Excerpted passage:
.....
The episode received critical acclaim, with praise for the performances, writing, character development and revelations.

==Plot==
Graner (Michael Cumpsty) calls Cobel (Patricia Arquette) to inform her that he has identified ex-employee Reghabi as the person responsible for Petey's reintegration. Mark (Adam Scott) returns home and retrieves Petey's phone, throwing the battery in the trash.

Burt (Christopher Walken) takes Irving (John Turturro) to a room full of plants, which he believes they can use just for themselves. Irving admits his feelings for Burt, but says he is not ready to commit to a relationship. Devon (Jen Tullock) runs into Gabby (Nora Dale), the woman she met at the birthing lodge, but Gabby does not recognize her. Devon also meets Gabby's husband, Angelo Arteta, and is confused that Gabby has given her baby a different name than she said she would at the cabin. For failing to watch Helly (Britt Lower), Ms. Casey (Dichen Lachman) is sent to the break room. Mark protests this, and Cobel reprimands him by revoking MDR's hallway privileges, as MDR is behind schedule.

Annoyed, Mark gets Irving to lead them to O&D, unaware that Cobel and Milchick (Tramell Tillman) are watching them. Meeting Burt and his colleagues, Mark calls for the departments to work together to uncover Lumon's secrets. Milchick arrives and forces them to return to MDR; Dylan (Zach Cherry) discreetly steals an ideographic card. For violating the rules, Mark is forced to go to the break room, meeting Ms. Casey on her way out. Devon performs a web search on Angelo, discovering that he is a state senator who advocates for the severance procedure. She and Ricken (Michael Chernus) then meet with their lactation consultant, revealed to be Mrs. Selvig.

Dylan's innie awakens inside his outie's home to find Milchick present. Milchick demands he return the card, which Dylan reveals he hid in the bathroom. Dylan is shocked to discover he has a young son, and Milchick leaves after restoring him to his outie personality. With Graner having found a possible clue into Reghabi's location, Cobel orders a keycard-locked door to be installed at the entrance to MDR. During another date, Mark and Alexa (Nikki M. James) attend a concert in which Petey's daughter's punk rock band perform an anti-Lumon song. The two have sex afterwards. In the middle of the night, Mark decides to fix Petey's phone, which rings again. He answers, and a woman asks to know what Petey told him. When Mark explains he does not know much, she asks to meet with him. He arrives at a university, where the woman, Reghabi (Karen Aldridge), asks him to follow her.
.....
What you need to do:
**A.** In the plot summary, what does Devon's web search reveal about Angelo Arteta?
**B.** Repeat a portion of the plot summary word for word: begin at the words that have "Annoyed, Mark gets" and stop after "be Mrs. Selvig.".
The data that comes next is drawn from a separate source.

Data section:
.....
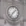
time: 7:07
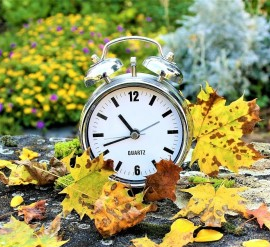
.....
The answers:
**A.** He is a state senator who advocates for the severance procedure.

**B.**
Annoyed, Mark gets Irving to lead them to O&D, unaware that Cobel and Milchick (Tramell Tillman) are watching them. Meeting Burt and his colleagues, Mark calls for the departments to work together to uncover Lumon's secrets. Milchick arrives and forces them to return to MDR; Dylan (Zach Cherry) discreetly steals an ideographic card. For violating the rules, Mark is forced to go to the break room, meeting Ms. Casey on her way out. Devon performs a web search on Angelo, discovering that he is a state senator who advocates for the severance procedure. She and Ricken (Michael Chernus) then meet with their lactation consultant, revealed to be Mrs. Selvig.